Real estate is positioned well for the future.

  • Baby boomers are in their prime real estate buying years and are 78 million strong.
  • The Pew Research Center reports minority homeownership levels still have room for improvement. The gaps between white and minority households remain significant with homeownership rates for Asians (59.1 percent), African-Americans (47.5 percent) and Latinos (48.9 percent) well below the 74.9 percent among whites.
  • Immigrants are moving to the U.S. by the tune of 1.1-1.5 million a year depending on the source. These are legal immigrants who add value to our country and society. They need housing.
  • Echo boomers will likely have similar economic impact in coming years that their baby boomers parents have had through their lives. Echo boomers are born between 1977 and 1994 and are 73 million strong and according to the Joint Center for Housing Studies at Harvard University, 4 million turn 21 each year.
  • Household formation is also an important statistic. The Joint Center for Housing Studies at Harvard University projects at least 1.25 million households will be created annually from 2010-2020 and will be led by the echo boomers.
  • Between 2010 and 2020, the Census Bureau projects U.S. household growth to be in the range of 1.25 to 1.5 million per year, which will create an additional demand for housing. This should equate to a demand for 12.5 -15 million total new households during this decade.
  • People move for lifestyle. There have been 4 million marriages and a record more than 8 million babies born in the last two years indicating there is demand for housing. Many of these growing families have not bought a home and are either renting or living with family as they save for a down payment. We know there is pent up demand.

Why is now a smart time to buy?

I.I.I.P. Inventory, interest rates, incentives and price. In most markets around the nation, home inventory has increased giving buyers a greater choice. At the same time, mortgage rates remain at near historic lows and home prices have seemingly stabilized. 2010 saw median prices increase slightly by 0.2% to $172,900. This has made home affordability the best since at least 1973 and maybe ever. Prices dropped about 2% in 2007, 9.3% in 2008 and 12.4% in 2009 according to the National Association of Realtors. These were the first price declines in history.

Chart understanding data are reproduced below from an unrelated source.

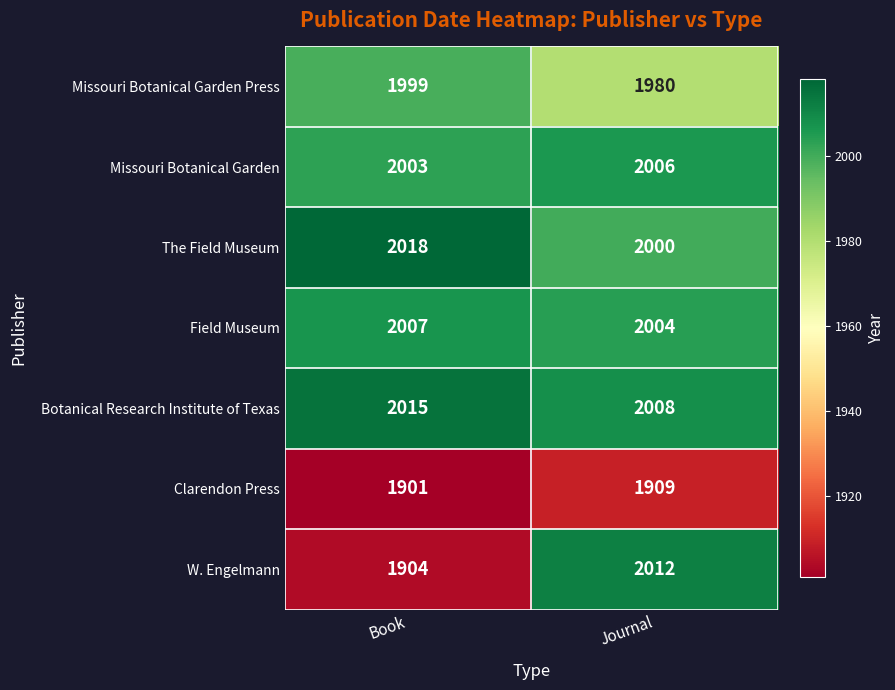

Reading right to left, transcribe all the data shown in this chart.

Missouri Botanical Garden Press: Journal=1980	Book=1999
Missouri Botanical Garden: Journal=2006	Book=2003
The Field Museum: Journal=2000	Book=2018
Field Museum: Journal=2004	Book=2007
Botanical Research Institute of Texas: Journal=2008	Book=2015
Clarendon Press: Journal=1909	Book=1901
W. Engelmann: Journal=2012	Book=1904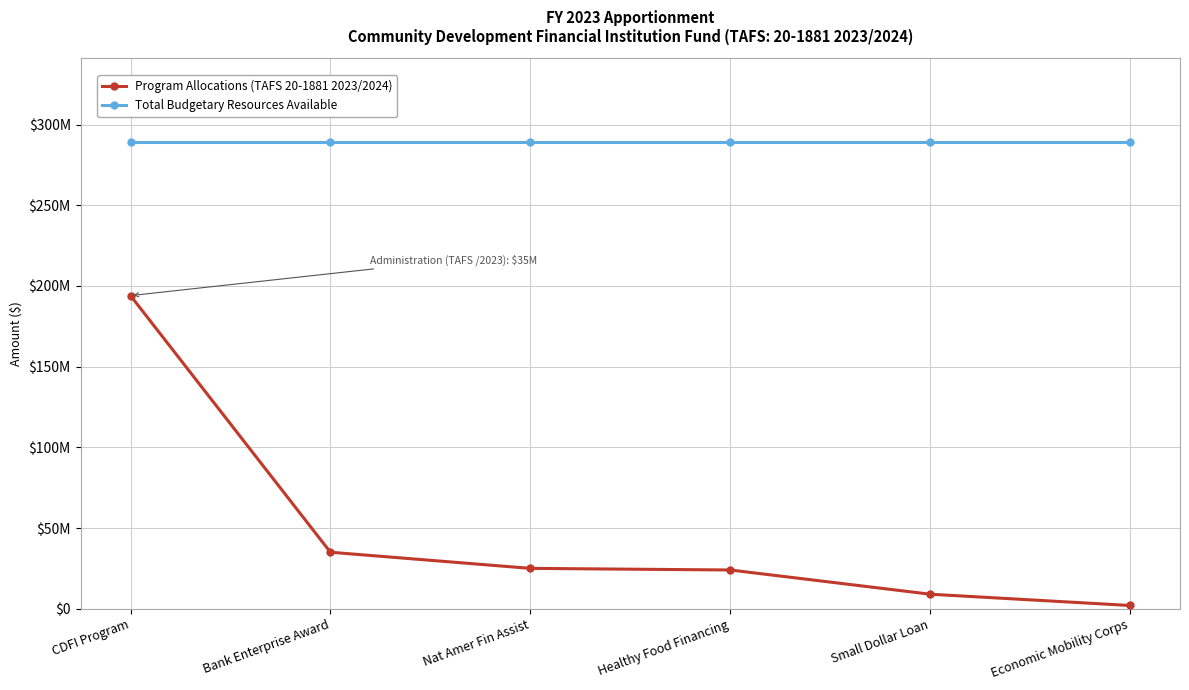

Reading left to right, what are all the values shown in this chart?

Program Allocations (TAFS 20-1881 2023/2024): CDFI Program=194000000	Bank Enterprise Award=35000000	Nat Amer Fin Assist=25000000	Healthy Food Financing=24000000	Small Dollar Loan=9000000	Economic Mobility Corps=2000000
Total Budgetary Resources Available: CDFI Program=289000000	Bank Enterprise Award=289000000	Nat Amer Fin Assist=289000000	Healthy Food Financing=289000000	Small Dollar Loan=289000000	Economic Mobility Corps=289000000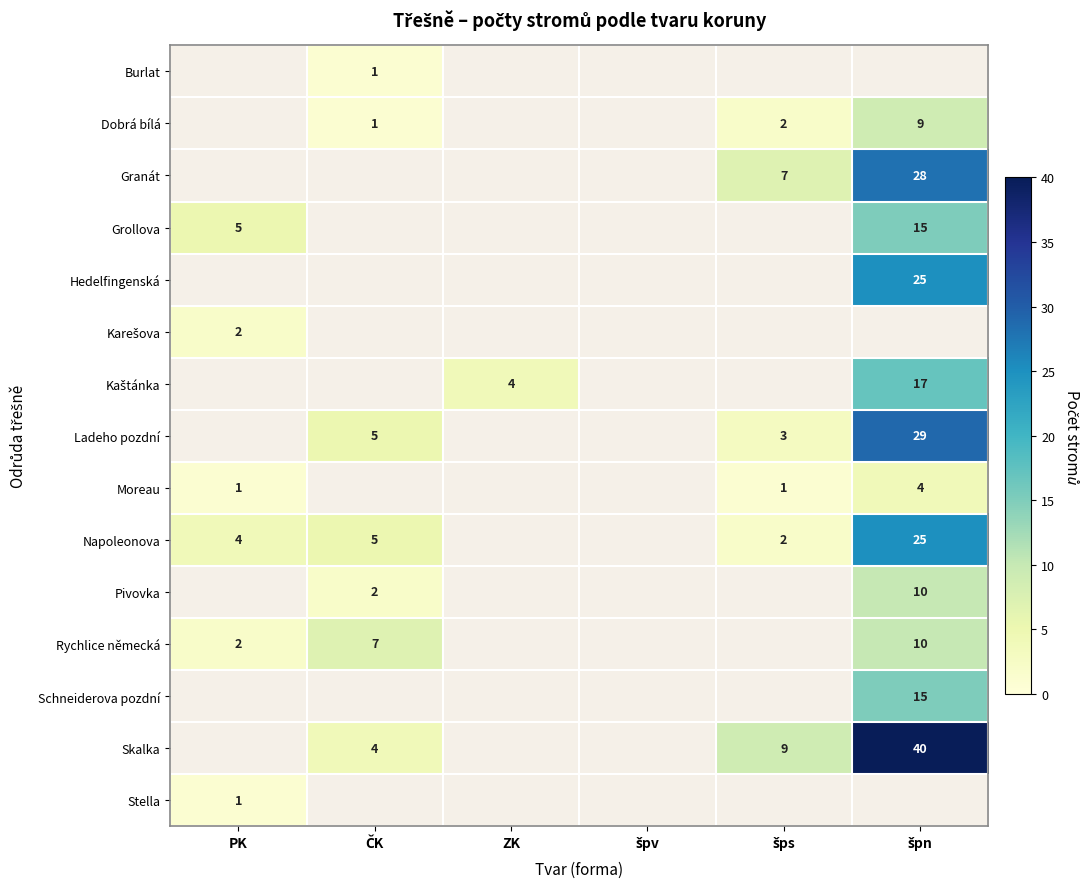

Is it true that Granát equals 9.5 at šps?

False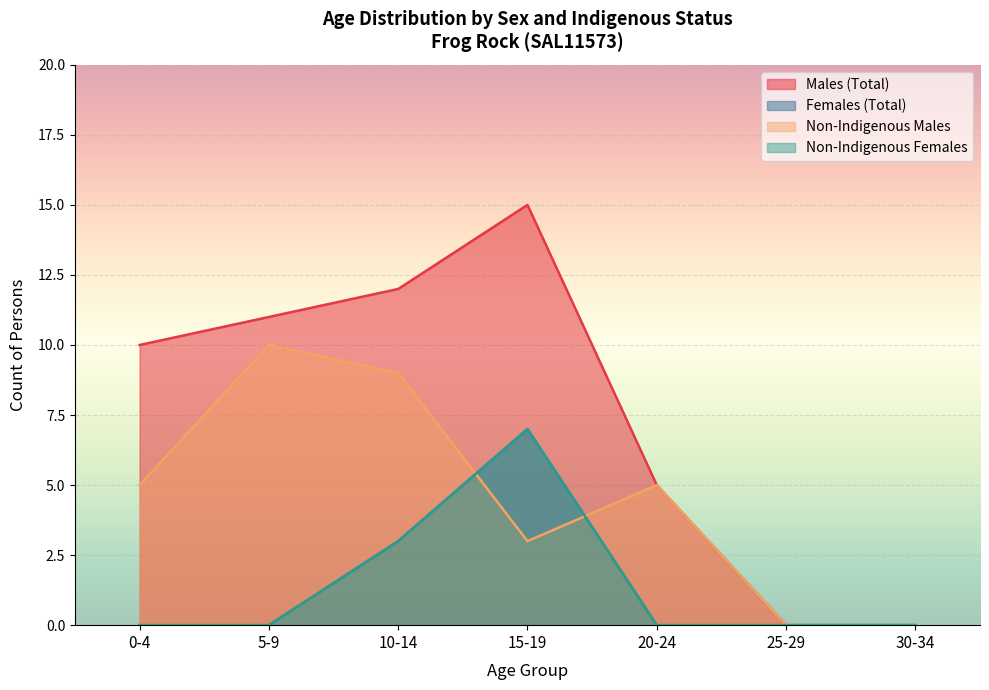

True or false: Males (Total) and Females (Total) intersect in this chart.

False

We must remember that Americans move for lifestyle. They moved yesterday, are moving today and will move in the future. What has confused the real estate consumer is the ancillary activity surrounding the real estate market like the subprime mortgage issues impact on Wall Street, and stock prices of home builders. For the most part, these stories do not impact the everyday consumer although it will take some time to the subprime lending fallout to calm.

Remember most people will not sell their home for a loss unless there is catastrophic illness, injuries, loss of a loved one, sustained job loss or other major economic challenge. Yet because those who purchased in the last seven years may not have made money on their home, they are understandably hesitant to sell for a loss and move up even though lifestyle changes might dictate the time is right.